EXERCISE INSTRUCTIONS:
What is needed is an exact copy of the records below, without the pictures.

GIVEN RECORDS:
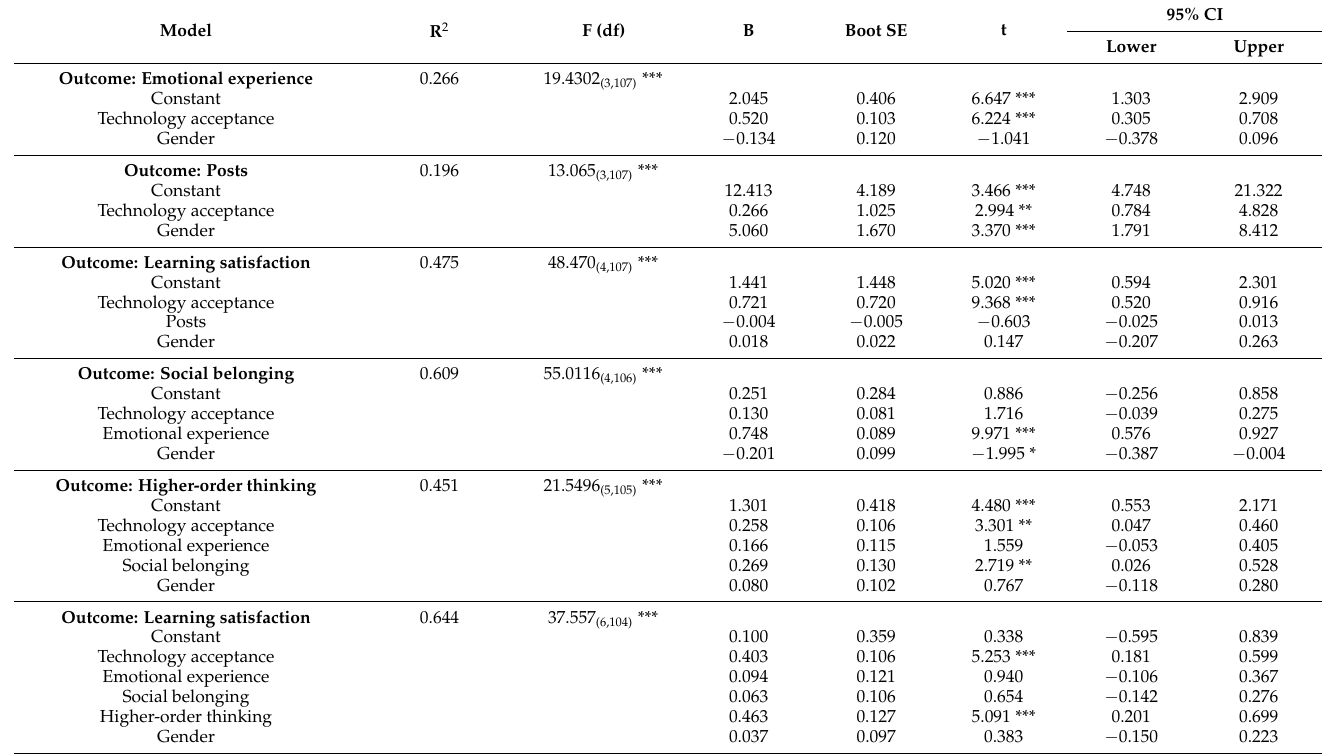
Table 4. Multiple linear regression results among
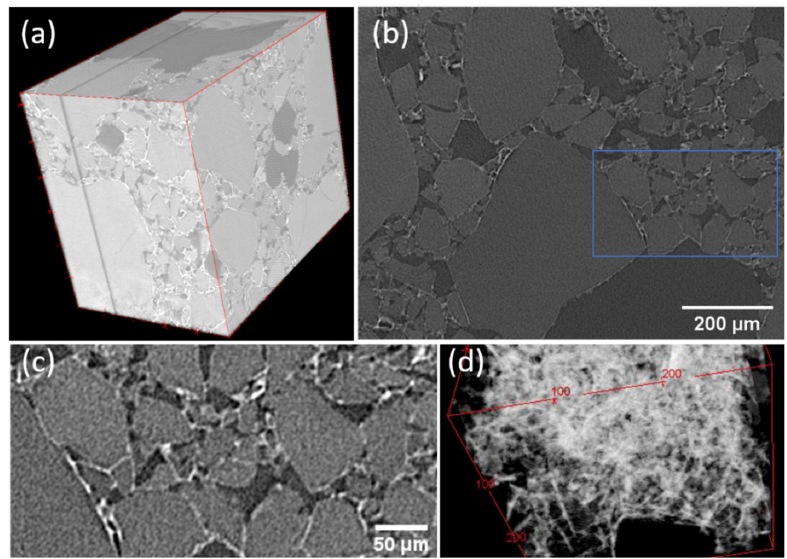
Figure A2. Composite aerogel with binder, and 3D-reconstructed ESRF X-ray tomogram to illustrate the post-treatments performed; ( a ) raw 3D volumes showing the three phases, (the binder, SAP, and IP); ( b ) cross-section resulting from ( a ) showing in white the binder has a discrete element in IP (outside SAP); ( c ) zoom in ( b ) (shown as a blue perimeter) showing that the organic binder either wraps SAP or connects SAP with fibrils; ( d ) after segmentation to separate the binder phase, (3D crop to show the connectivity of the binder phase).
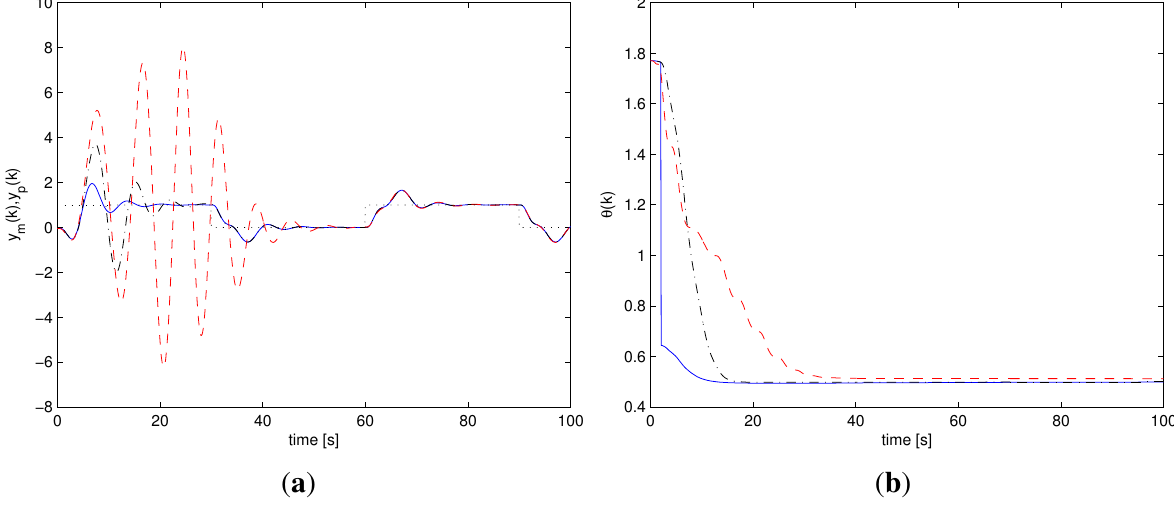
Figure 5. Unmodeled dynamics, θ ∗ = 0 . 5 : Multi-AMC (solid), AMC (dash-dotted), APPC (dashed). ( a ) output response y ( t ) : Multi-AMC (solid), AMC (dash-dotted), APPC (dashed); ( b ) Parameter estimate θ ( t ) : Multi-AMC (solid), AMC (dash-dotted), APPC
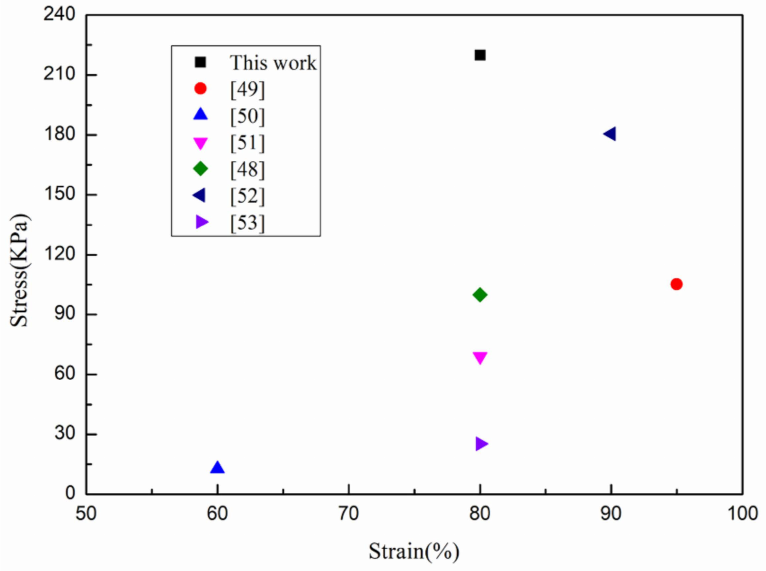
Figure 7. Comparison of the compressive strength of di ff erent materials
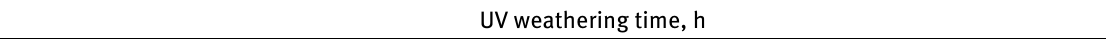
UV weathering time, h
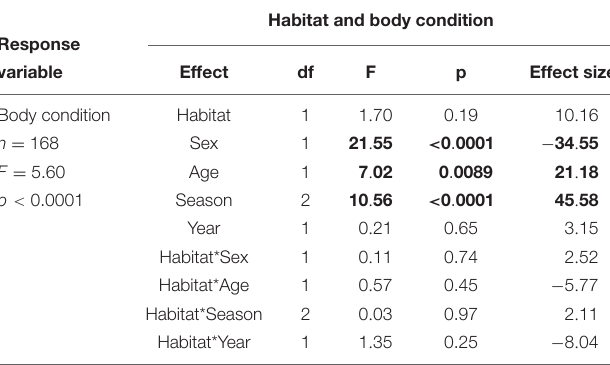
TABLE 2 | Results of model testing whether the ability of blood plasma to prevent the growth of E. coli and S. paratyphi relates to habitat (urban or natural) in which a bird is captured, sex, age, season, and year of capture.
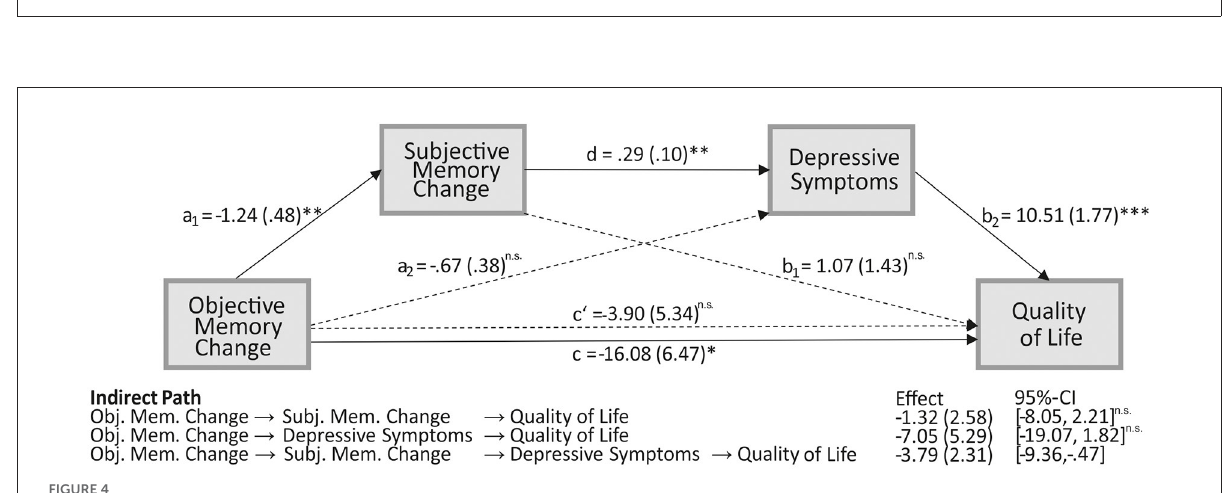
FIGURE4 The serial mediating effect of subjective memory change and mood in the relationship between objective memory change and quality of life (QoL). All presented effects are unstandardized; a n is the effect of objective memory change on mediators, objective memory decline is coded as 1 and no decline as 0; b n is the effect of mediators on QoL; c is the total effect of objective memory change on QoL; c’ is the direct effect of objective memory change on QoL after controlling for subjective memory change and depressive mood; d is the effect of subjective memory change on mood. * p < 0.05, ** p < 0.01; *** p < 0.001; ns, non-significant; obj., objective; subj., subjective; mem.,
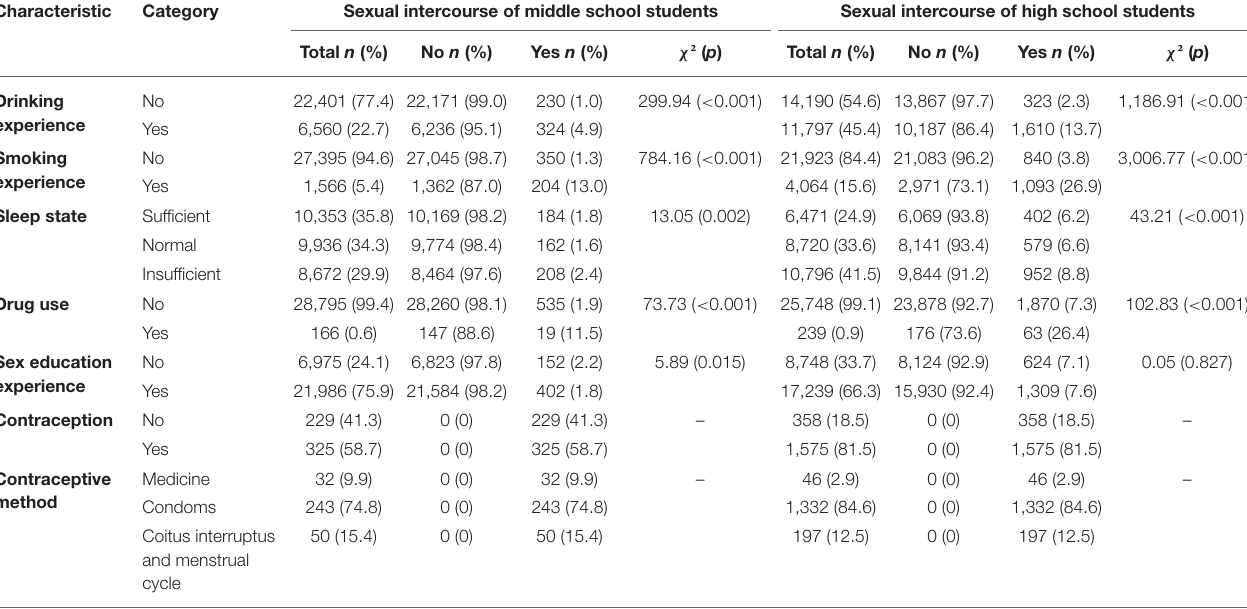
TABLE 2 | Health behavior characteristics of the participants ( n = 54,948).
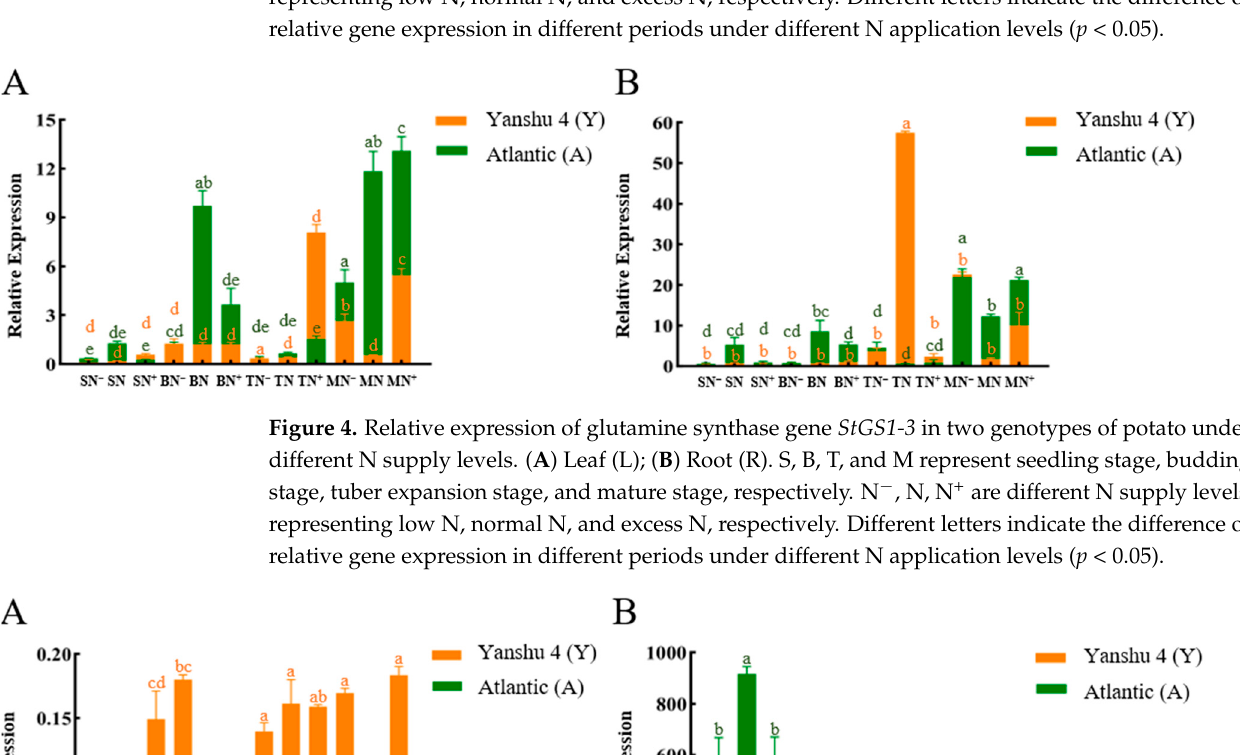
Figure 6. Relative expression of glutamine synthase gene StGS1-4 in two genotypes of potato under different N supply levels. ( A ) Leaf (L); ( B ) Root (R). S, B, T, and M represent seedling stage, budding stage, tuber expansion stage, and mature stage, respectively. N − , N, N + are different N supply levels, representing low N, normal N, and excess N, respectively. Different letters indicate the difference of relative gene expression in different periods under different N application levels ( p < 0.05). Figure 7. Relative expression of glutamine synthase gene StGS2 in two genotypes of potato under different N supply levels. ( A ) Leaf (L); ( B ) Root (R). S, B, T, and M represent seedling stage, budding stage, tuber expansion stage, and mature stage, respectively. N − , N, N + are different N supply levels, representing low N, normal N, and excess N, respectively. Different letters indicate the difference of relative gene expression in different periods under different N application levels ( p < 0.05).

SOLUTION FOR THIS EXERCISE:
Table 4. Multiple linear regression results among
Figure A2. Composite aerogel with binder, and 3D-reconstructed ESRF X-ray tomogram to illustrate the post-treatments performed; ( a ) raw 3D volumes showing the three phases, (the binder, SAP, and IP); ( b ) cross-section resulting from ( a ) showing in white the binder has a discrete element in IP (outside SAP); ( c ) zoom in ( b ) (shown as a blue perimeter) showing that the organic binder either wraps SAP or connects SAP with fibrils; ( d ) after segmentation to separate the binder phase, (3D crop to show the connectivity of the binder phase).
Figure 5. Unmodeled dynamics, θ ∗ = 0 . 5 : Multi-AMC (solid), AMC (dash-dotted), APPC (dashed). ( a ) output response y ( t ) : Multi-AMC (solid), AMC (dash-dotted), APPC (dashed); ( b ) Parameter estimate θ ( t ) : Multi-AMC (solid), AMC (dash-dotted), APPC
Figure 7. Comparison of the compressive strength of di ff erent materials
UV weathering time, h
TABLE 2 | Results of model testing whether the ability of blood plasma to prevent the growth of E. coli and S. paratyphi relates to habitat (urban or natural) in which a bird is captured, sex, age, season, and year of capture.
FIGURE4 The serial mediating effect of subjective memory change and mood in the relationship between objective memory change and quality of life (QoL). All presented effects are unstandardized; a n is the effect of objective memory change on mediators, objective memory decline is coded as 1 and no decline as 0; b n is the effect of mediators on QoL; c is the total effect of objective memory change on QoL; c’ is the direct effect of objective memory change on QoL after controlling for subjective memory change and depressive mood; d is the effect of subjective memory change on mood. * p < 0.05, ** p < 0.01; *** p < 0.001; ns, non-significant; obj., objective; subj., subjective; mem.,
TABLE 2 | Health behavior characteristics of the participants ( n = 54,948).
Figure 6. Relative expression of glutamine synthase gene StGS1-4 in two genotypes of potato under different N supply levels. ( A ) Leaf (L); ( B ) Root (R). S, B, T, and M represent seedling stage, budding stage, tuber expansion stage, and mature stage, respectively. N − , N, N + are different N supply levels, representing low N, normal N, and excess N, respectively. Different letters indicate the difference of relative gene expression in different periods under different N application levels ( p < 0.05). Figure 7. Relative expression of glutamine synthase gene StGS2 in two genotypes of potato under different N supply levels. ( A ) Leaf (L); ( B ) Root (R). S, B, T, and M represent seedling stage, budding stage, tuber expansion stage, and mature stage, respectively. N − , N, N + are different N supply levels, representing low N, normal N, and excess N, respectively. Different letters indicate the difference of relative gene expression in different periods under different N application levels ( p < 0.05).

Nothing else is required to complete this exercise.